I wrote about how this photo captured the divide between who America purports to be and who we have actually been, the gap between our founding promises and our current reality. How so much of our country’s history was reflected in a single image. https://www.theatlantic.com/ideas/archive/2021/01/confederates-in-the-capitol/617594/?utm_source=twitter&utm_medium=social&utm_campaign=share
The portrait in the background is of Charles Sumner, a Massachusetts senator and abolitionist who was beaten on the Senate floor by a Mississippi congressman for a speech Sumner gave criticizing slaveholders. Sumner experienced chronic, debilitating pain for the rest of his life.
The portrait behind the man carrying the Confederate Battle flag is one of John C. Calhoun, a pro-slavery senator and vice-president to both John Quincy Adams and Andrew Jackson, who wrote in 1837 that the existence of slavery "is, instead of an evil, a good—a positive good.”
And it is striking to think about this photo being taken the day after voters in Georgia chose the first Black person and the first Jewish person in the history of that state to serve in the Senate.
*Preston Brooks, the congressman who beat Sumner, was from South Carolina, not Mississippi.
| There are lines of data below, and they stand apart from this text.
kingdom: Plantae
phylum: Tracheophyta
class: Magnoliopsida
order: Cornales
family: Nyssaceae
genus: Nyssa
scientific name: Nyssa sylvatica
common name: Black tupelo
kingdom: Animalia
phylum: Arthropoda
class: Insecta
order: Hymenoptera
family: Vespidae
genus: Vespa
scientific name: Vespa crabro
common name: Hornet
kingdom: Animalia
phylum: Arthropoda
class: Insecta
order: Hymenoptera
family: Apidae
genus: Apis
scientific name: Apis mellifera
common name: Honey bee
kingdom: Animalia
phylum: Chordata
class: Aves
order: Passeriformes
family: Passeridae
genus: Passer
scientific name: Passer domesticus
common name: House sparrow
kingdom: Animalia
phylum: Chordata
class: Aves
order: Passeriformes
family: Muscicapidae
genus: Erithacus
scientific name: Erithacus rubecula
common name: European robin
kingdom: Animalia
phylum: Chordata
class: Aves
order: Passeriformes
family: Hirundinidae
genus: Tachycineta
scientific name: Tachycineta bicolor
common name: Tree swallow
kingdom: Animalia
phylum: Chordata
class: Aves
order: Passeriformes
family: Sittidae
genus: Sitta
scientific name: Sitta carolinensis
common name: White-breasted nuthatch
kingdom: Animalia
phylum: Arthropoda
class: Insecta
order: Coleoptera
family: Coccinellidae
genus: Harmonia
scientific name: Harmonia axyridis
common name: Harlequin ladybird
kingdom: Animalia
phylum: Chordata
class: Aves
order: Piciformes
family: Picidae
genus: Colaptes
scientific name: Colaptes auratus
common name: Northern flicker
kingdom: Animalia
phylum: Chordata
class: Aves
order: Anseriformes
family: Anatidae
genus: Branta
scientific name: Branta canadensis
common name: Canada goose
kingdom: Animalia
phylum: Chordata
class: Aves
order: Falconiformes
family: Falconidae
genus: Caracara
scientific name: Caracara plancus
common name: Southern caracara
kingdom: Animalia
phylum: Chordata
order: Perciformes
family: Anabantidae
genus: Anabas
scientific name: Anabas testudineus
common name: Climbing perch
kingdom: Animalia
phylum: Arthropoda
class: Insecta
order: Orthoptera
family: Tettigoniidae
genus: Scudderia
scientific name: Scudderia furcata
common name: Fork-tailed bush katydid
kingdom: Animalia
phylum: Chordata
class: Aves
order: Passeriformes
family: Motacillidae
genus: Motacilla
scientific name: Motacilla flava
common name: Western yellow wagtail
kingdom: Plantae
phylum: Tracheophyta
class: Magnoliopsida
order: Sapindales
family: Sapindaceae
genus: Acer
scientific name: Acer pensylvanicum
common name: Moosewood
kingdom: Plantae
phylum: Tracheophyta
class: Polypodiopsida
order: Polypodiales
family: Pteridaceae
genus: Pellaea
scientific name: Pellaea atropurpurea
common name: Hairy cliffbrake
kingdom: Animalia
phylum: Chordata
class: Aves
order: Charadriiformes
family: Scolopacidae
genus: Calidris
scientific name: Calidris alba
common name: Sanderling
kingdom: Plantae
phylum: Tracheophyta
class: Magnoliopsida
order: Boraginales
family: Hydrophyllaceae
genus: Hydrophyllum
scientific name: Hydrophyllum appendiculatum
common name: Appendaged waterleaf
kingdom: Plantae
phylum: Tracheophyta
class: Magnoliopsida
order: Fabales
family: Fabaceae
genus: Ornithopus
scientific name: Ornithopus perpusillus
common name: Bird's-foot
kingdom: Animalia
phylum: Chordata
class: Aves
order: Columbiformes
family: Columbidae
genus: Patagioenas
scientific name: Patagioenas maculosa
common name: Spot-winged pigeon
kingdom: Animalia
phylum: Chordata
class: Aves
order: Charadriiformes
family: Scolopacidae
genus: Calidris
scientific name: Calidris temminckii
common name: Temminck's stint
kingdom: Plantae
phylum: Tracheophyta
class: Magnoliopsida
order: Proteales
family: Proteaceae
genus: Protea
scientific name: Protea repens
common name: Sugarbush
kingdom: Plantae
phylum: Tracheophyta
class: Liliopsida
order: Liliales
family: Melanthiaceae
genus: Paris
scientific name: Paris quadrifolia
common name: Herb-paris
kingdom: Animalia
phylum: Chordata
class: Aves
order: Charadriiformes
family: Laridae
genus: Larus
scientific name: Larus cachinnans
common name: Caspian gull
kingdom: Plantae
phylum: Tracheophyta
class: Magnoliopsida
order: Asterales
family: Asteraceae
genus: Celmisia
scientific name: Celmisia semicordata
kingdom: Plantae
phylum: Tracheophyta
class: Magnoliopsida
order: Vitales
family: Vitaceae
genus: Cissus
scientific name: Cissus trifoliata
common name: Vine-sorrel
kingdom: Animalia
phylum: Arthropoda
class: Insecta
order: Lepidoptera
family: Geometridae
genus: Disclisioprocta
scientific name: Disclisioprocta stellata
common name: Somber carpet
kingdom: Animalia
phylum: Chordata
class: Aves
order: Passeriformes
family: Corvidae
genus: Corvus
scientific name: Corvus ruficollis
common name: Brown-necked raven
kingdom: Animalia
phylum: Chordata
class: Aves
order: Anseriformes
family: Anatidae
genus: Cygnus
“I hold that in the present state of civilization, where two races of different origin, & distinguished by color...are brought together, the relation now existing in the slaveholding States between the two, is, instead of an evil, a good–a positive good.” https://teachingamericanhistory.org/library/document/slavery-a-positive-good/
It’s really something that Calhoun’s portrait is hanging in the halls of Congress in the first place.